The teeth of Cretacladoides are multicuspid in structure, with a cladodont-like crown, and measure less than 1 mm in width and height. The main cusp is triangular, and flanked by either two or three pairs of lateral cusplets. The first pair of cusplets is very small, while the second reaches three quarters of the main cusp's height. The third pair, when present, is roughly half the size of the second pair. The cutting edges are apparently continuous between the apex of the main cusps and the cusplets. In profile view, all cusps are inclined inwards. The labial crown face possesses either an ogive-shaped enameloid structure on the main cusp, or two converging ridges, depending on which tooth it is.

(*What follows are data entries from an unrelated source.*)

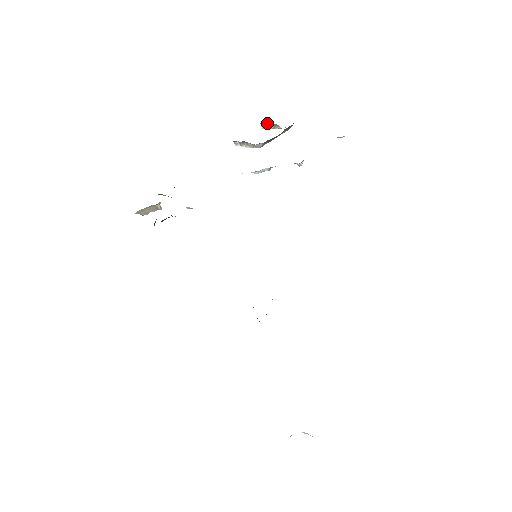
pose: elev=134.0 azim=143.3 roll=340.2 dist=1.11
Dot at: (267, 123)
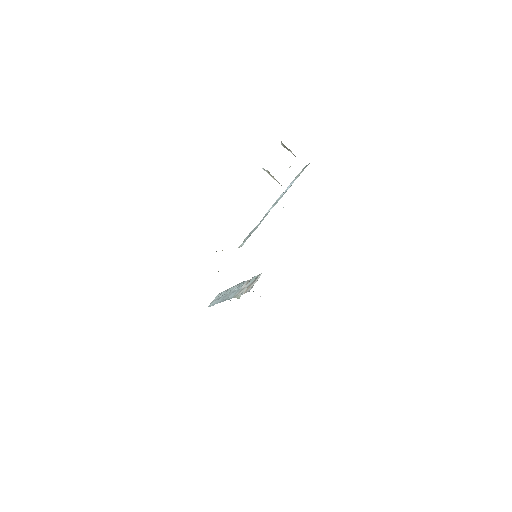
Dot at: (288, 149)
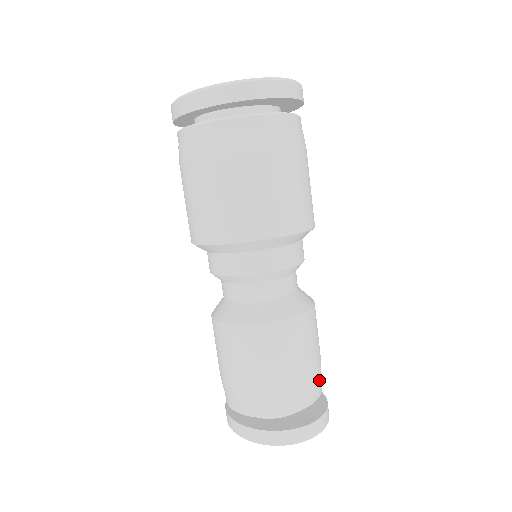
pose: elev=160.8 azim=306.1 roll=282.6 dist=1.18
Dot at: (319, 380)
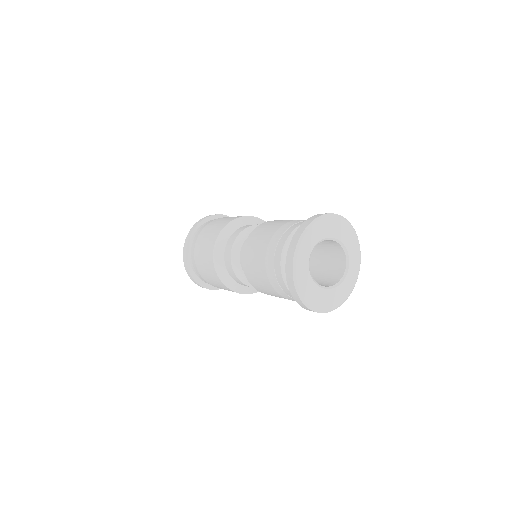
Dot at: occluded
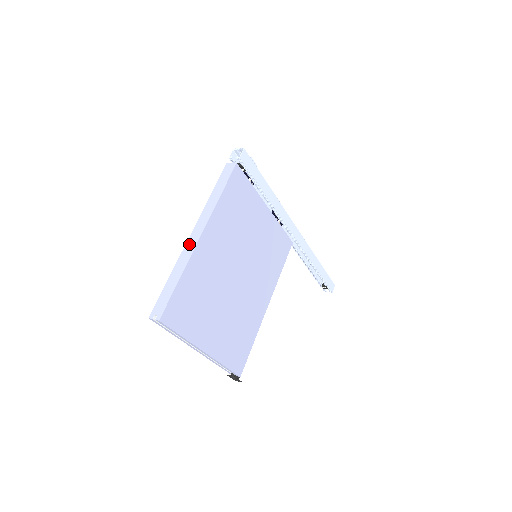
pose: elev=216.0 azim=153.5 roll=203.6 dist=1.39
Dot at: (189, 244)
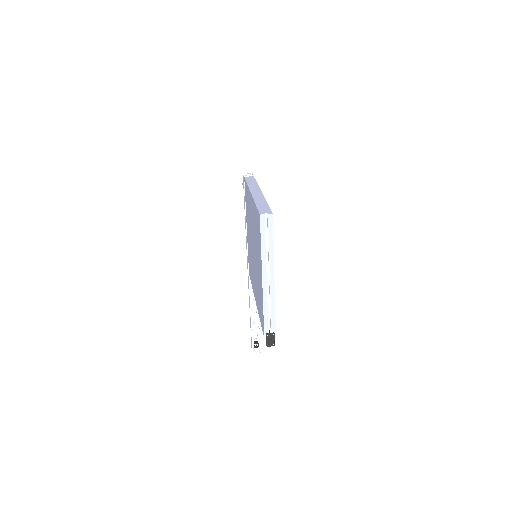
Dot at: (256, 194)
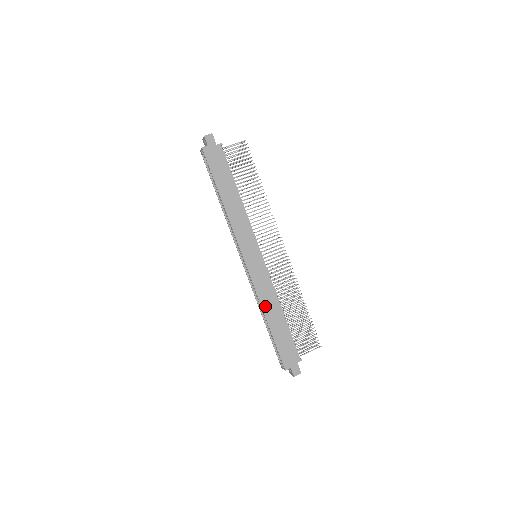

Viewed from the base, the root is D-shaped, possessing a small labial budge beneath the main cusp. From a lingual view, the root face has a well-developed protuberance below the main cusp. One pair of foramina opens laterally to this protuberance, while the second pair is below a notch which separates the second and third lateral cusplets. The aboral root face possesses two foramina, one central to the root face and the other in line with the main cusp towards the mouth.

== Palaeoecology ==
The Klausrieglerbach locality is known to have had at least three other named chondrichthyans, of the genera Altusmirus, Natarapax and Smiliteroscyllium. The former is a ground shark, Smiliteroscyllium is a carpet shark, and Natarapax may be a ctenacanthid. The teeth of a galeomorph shark of uncertain affinities have also been found. Ammonites of the genera Karsteniceras and Olcostephanus have been found, with the former being represented by shells and aptychi, as well as lower beaks of an ammonite resembling Lamellaptychus. Calpionellids and dinoflagellates are also known from the same locality.

== Late Survival ==
Assuming that Cretacladoides is a member of the Falcatidae, a family of symmoriiform chondrichthyans that otherwise became extinct in the Carboniferous, it implies the existence of a ghost lineage. One explanation put forward by its describers is that it occupied deep-sea habitats, which allowed its line to survive the Permian–Triassic extinction event and leave very few fossils. Indeed, the deep-sea palaeoenvironment of the Klausrieglerbach locality was a dysoxic deep-sea environment, meaning it had very little oxygen. It was described in conjunction with a possible ctenacanthid, Natarapax trivortex, which may indicate an additional ghost lineage in France.

The interpretation of Cretacladoides as a falcatid was contested by Ivanov (2022), who argued that teeth of Cretacladoides only superficially resemble teeth of Paleozoic falcatids. The author noted the differences in the morphology of the tooth crown of Paleozoic and putative Cretaceous falcatids (different shape of cusps, which are separated from each other in Paleozoic teeth and connected to each other in Cretaceous teeth; cutting edge weakly developed or missing in Paleozoic teeth, but well-developed in Cretaceous teeth) and in the structure of their tooth base. Ivanov considered it more likely that putative falcatid teeth described from the Early Cretaceous of Europe should be attributed to neoselachians instead.